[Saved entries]
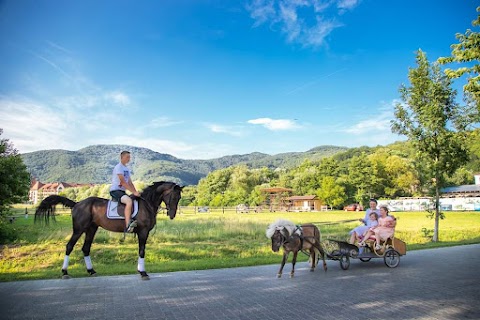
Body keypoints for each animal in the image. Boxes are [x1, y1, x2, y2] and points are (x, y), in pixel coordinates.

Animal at [34, 182, 183, 280]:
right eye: (173, 197)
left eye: (179, 198)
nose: (172, 215)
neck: (147, 204)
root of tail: (77, 204)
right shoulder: (143, 232)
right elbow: (142, 251)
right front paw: (143, 272)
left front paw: (140, 271)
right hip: (79, 229)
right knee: (69, 246)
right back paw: (65, 272)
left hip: (91, 229)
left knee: (86, 248)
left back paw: (91, 271)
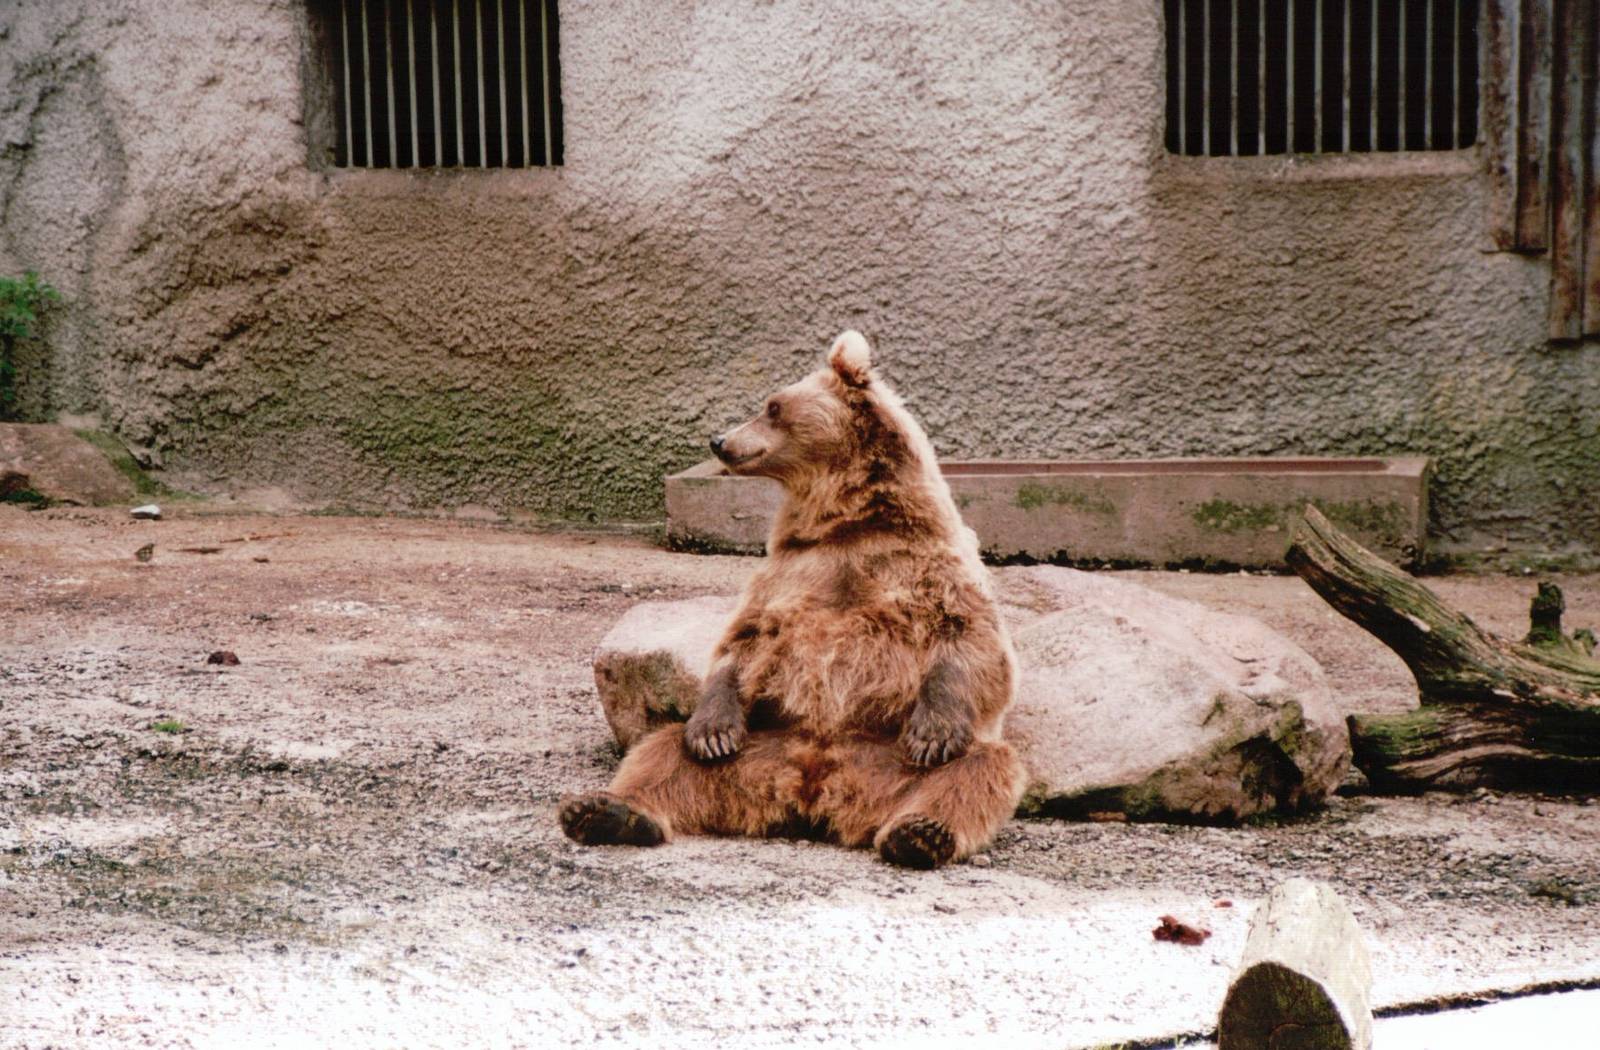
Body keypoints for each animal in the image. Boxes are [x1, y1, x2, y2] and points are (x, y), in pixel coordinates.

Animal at [559, 331, 1026, 868]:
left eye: (772, 406)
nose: (719, 440)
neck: (850, 520)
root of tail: (812, 787)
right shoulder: (790, 570)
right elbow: (746, 639)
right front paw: (712, 731)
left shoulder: (929, 561)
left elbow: (971, 638)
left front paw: (933, 732)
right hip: (760, 747)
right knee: (662, 751)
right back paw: (607, 811)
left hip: (886, 761)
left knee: (982, 769)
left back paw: (921, 833)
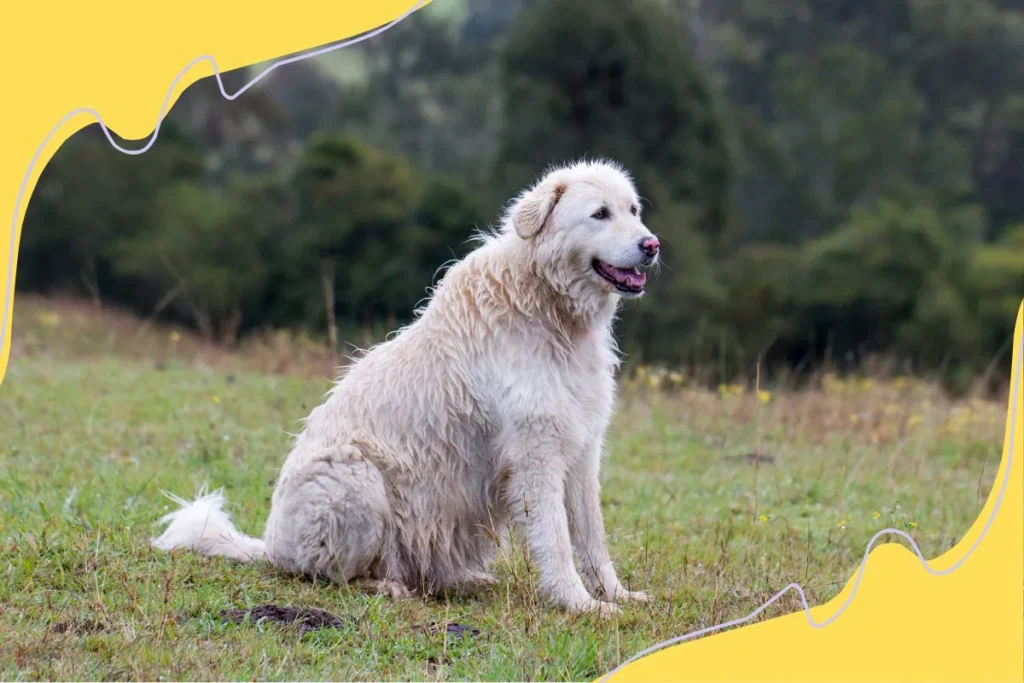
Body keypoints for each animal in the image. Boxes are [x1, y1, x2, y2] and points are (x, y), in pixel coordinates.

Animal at [152, 160, 663, 618]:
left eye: (633, 210)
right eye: (600, 214)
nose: (652, 244)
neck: (549, 306)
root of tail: (272, 547)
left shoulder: (582, 451)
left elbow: (592, 538)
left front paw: (617, 595)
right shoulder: (536, 456)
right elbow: (556, 540)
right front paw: (579, 605)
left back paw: (464, 580)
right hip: (356, 477)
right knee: (330, 574)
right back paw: (385, 587)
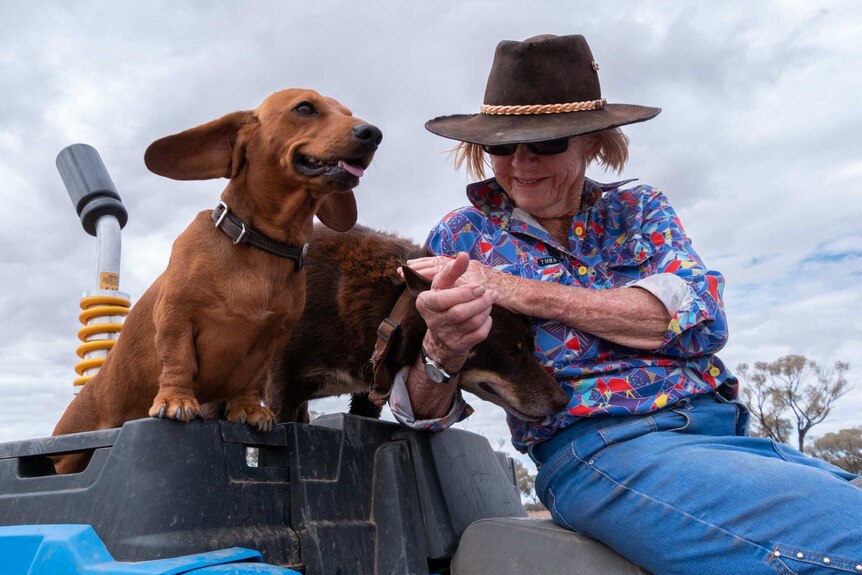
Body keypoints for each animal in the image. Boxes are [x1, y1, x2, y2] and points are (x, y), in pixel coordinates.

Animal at [51, 90, 382, 472]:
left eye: (348, 112)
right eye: (304, 108)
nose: (373, 133)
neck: (259, 247)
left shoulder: (272, 339)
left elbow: (251, 380)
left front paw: (249, 410)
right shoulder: (176, 316)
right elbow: (178, 360)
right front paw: (177, 400)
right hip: (66, 455)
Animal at [266, 225, 572, 424]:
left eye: (531, 346)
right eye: (510, 352)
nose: (563, 401)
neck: (392, 307)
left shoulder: (365, 398)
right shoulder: (281, 392)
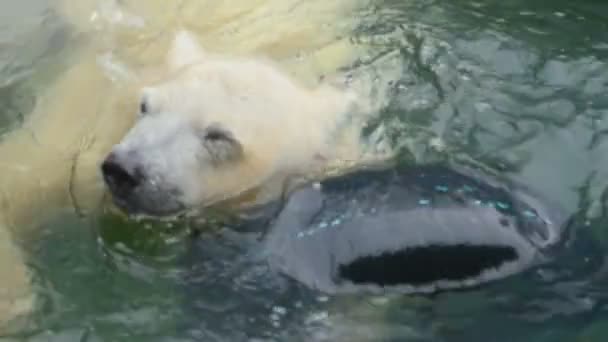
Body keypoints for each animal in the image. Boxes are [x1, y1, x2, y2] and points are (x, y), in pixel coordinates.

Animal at [0, 0, 404, 332]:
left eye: (218, 136)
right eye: (146, 105)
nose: (124, 170)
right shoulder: (90, 129)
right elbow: (21, 175)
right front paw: (16, 302)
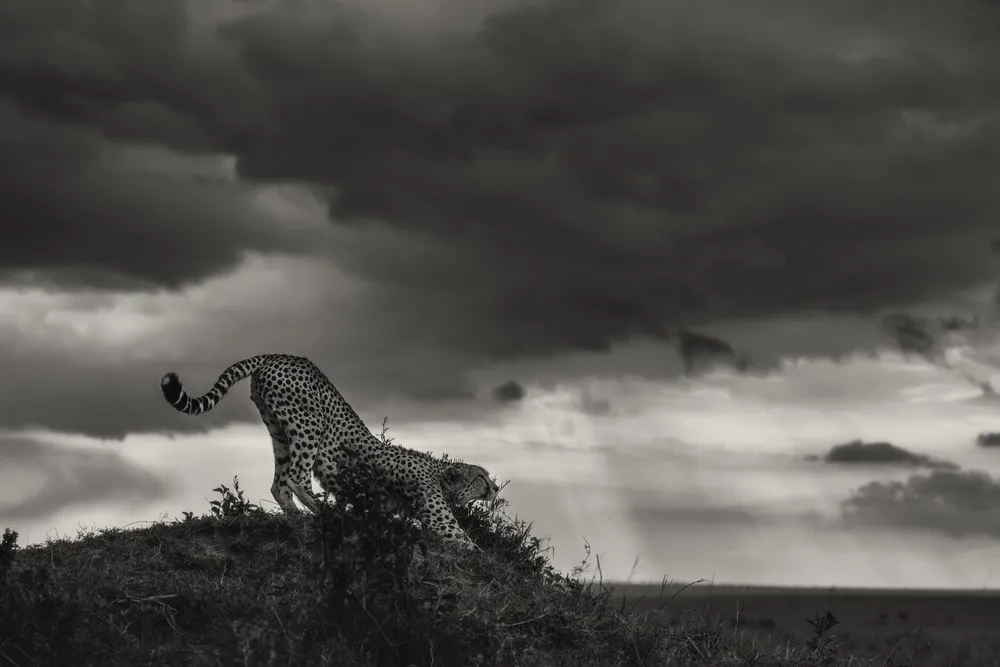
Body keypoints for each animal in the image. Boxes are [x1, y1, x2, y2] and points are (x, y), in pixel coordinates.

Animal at [159, 353, 499, 550]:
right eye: (481, 477)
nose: (495, 487)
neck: (437, 472)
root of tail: (278, 354)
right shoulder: (435, 511)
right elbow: (463, 541)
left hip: (279, 431)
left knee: (279, 482)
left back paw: (296, 517)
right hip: (309, 424)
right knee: (297, 477)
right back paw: (324, 513)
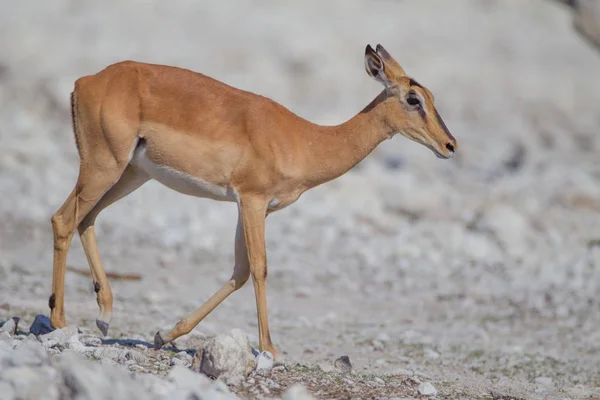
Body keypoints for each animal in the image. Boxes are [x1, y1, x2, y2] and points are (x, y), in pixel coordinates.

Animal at [49, 44, 458, 360]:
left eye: (431, 97)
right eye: (413, 98)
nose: (449, 145)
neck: (306, 139)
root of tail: (87, 81)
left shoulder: (247, 207)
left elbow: (241, 271)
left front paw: (164, 335)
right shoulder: (252, 201)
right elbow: (260, 268)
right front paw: (271, 350)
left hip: (130, 174)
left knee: (86, 219)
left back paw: (104, 315)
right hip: (104, 167)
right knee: (63, 219)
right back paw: (60, 323)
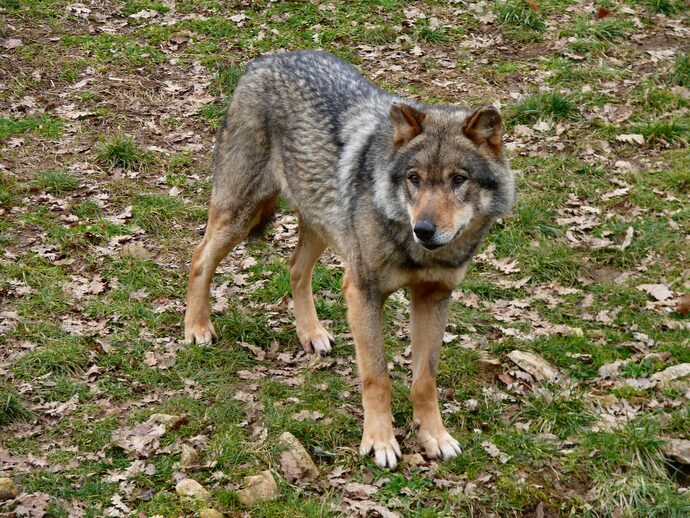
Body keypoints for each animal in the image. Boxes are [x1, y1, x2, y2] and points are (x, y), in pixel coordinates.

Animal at [185, 51, 512, 472]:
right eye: (414, 178)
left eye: (459, 180)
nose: (423, 229)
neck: (415, 247)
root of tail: (265, 59)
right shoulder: (362, 291)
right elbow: (377, 376)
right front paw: (380, 442)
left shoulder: (434, 297)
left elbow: (425, 379)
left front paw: (434, 437)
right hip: (240, 215)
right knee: (199, 258)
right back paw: (197, 327)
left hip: (320, 225)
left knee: (295, 269)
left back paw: (311, 333)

**Your instructions**
Transcribe all records verbatim, no pictures.

**Result for this exercise**
Body keypoints for each animal in the image. Boxes are [x1, y1, x2, y2] and points are (x, y), in pixel coordinates.

Animal at [34, 182, 183, 280]:
right eye: (173, 197)
left eye: (179, 198)
nose: (172, 215)
neck: (147, 204)
root of tail: (77, 204)
right shoulder: (143, 232)
right elbow: (142, 251)
right front paw: (143, 272)
left front paw: (140, 271)
right hip: (79, 229)
right knee: (69, 246)
right back paw: (65, 272)
left hip: (91, 229)
left knee: (86, 248)
left back paw: (91, 271)
Body keypoints for each animal in the image. Boxes are [x1, y1, x2, y2] and points are (x, y), in pixel coordinates.

Animal at [559, 331, 1026, 868]:
left eye: (772, 406)
nose: (719, 440)
neck: (850, 520)
root of tail: (812, 787)
right shoulder: (790, 570)
right elbow: (746, 639)
right front paw: (712, 731)
left shoulder: (929, 561)
left elbow: (971, 638)
left front paw: (933, 732)
right hip: (760, 747)
right knee: (662, 751)
right back paw: (607, 811)
left hip: (886, 761)
left knee: (982, 769)
left back paw: (921, 833)
Body keypoints for each animal in the image. Boxes are [x1, y1, x2, y2] and points are (x, y), in pixel coordinates.

Animal at [152, 160, 663, 618]:
left eye: (633, 210)
right eye: (600, 214)
nose: (652, 244)
neck: (549, 306)
root of tail: (272, 547)
left shoulder: (582, 451)
left elbow: (592, 538)
left front paw: (617, 595)
right shoulder: (536, 456)
right elbow: (556, 540)
right front paw: (579, 605)
left back paw: (464, 580)
right hip: (356, 477)
right knee: (330, 574)
right back paw: (385, 587)
Body keypoints for each animal in the image. Boxes are [x1, y1, x2, y2] and points are (x, y), in pixel coordinates.

Animal at [51, 90, 382, 472]:
left eye: (348, 112)
right eye: (304, 108)
nose: (373, 133)
neck: (259, 247)
left shoulder: (272, 339)
left elbow: (251, 380)
left front paw: (249, 410)
right shoulder: (176, 316)
right elbow: (178, 360)
right front paw: (177, 400)
right hip: (66, 455)
Animal at [266, 225, 572, 424]:
left eye: (531, 346)
right eye: (510, 352)
nose: (563, 401)
neck: (392, 307)
left shoulder: (365, 398)
right shoulder: (281, 392)
Body keypoints for each animal in the image. Boxes are [x1, y1, x2, y2] and points are (x, y), in pixel coordinates.

Animal at [0, 0, 404, 332]:
left eye: (218, 136)
right eye: (146, 105)
nose: (124, 170)
right shoulder: (90, 129)
right elbow: (21, 175)
right front paw: (16, 302)
Body keypoints for each animal in the image. Boxes are [x1, y1, x2, y2] and points are (x, y), in pixel coordinates.

Animal at [159, 353, 499, 550]:
right eye: (481, 477)
nose: (495, 487)
neck: (437, 472)
root of tail: (278, 354)
right shoulder: (435, 511)
right elbow: (463, 541)
left hip: (279, 431)
left knee: (279, 482)
left back paw: (296, 517)
right hip: (309, 424)
right knee: (297, 477)
right back paw: (324, 513)
Body keypoints for each animal in the image. Boxes are [x1, y1, x2, y2] and points are (x, y), in pixel coordinates.

Animal at [49, 44, 458, 360]:
left eye: (431, 97)
right eye: (413, 98)
nose: (449, 145)
neck: (306, 139)
root of tail: (87, 81)
left shoulder: (247, 207)
left elbow: (241, 271)
left front paw: (164, 335)
right shoulder: (252, 201)
right elbow: (260, 268)
right front paw: (271, 350)
left hip: (130, 174)
left knee: (86, 219)
left back paw: (104, 315)
right hip: (104, 167)
right knee: (63, 219)
right back paw: (60, 323)
Body keypoints for each animal in the image. Boxes are [x1, y1, x2, y2] and points are (x, y), in pixel coordinates.

Animal at [185, 51, 512, 472]:
right eye: (414, 178)
left eye: (459, 180)
nose: (423, 229)
neck: (415, 247)
root of tail: (265, 59)
right shoulder: (362, 291)
right elbow: (377, 376)
right front paw: (380, 442)
left shoulder: (434, 297)
left elbow: (425, 379)
left front paw: (434, 437)
right hip: (240, 215)
right knee: (199, 258)
right back paw: (197, 327)
left hip: (320, 225)
left knee: (295, 269)
left back paw: (311, 333)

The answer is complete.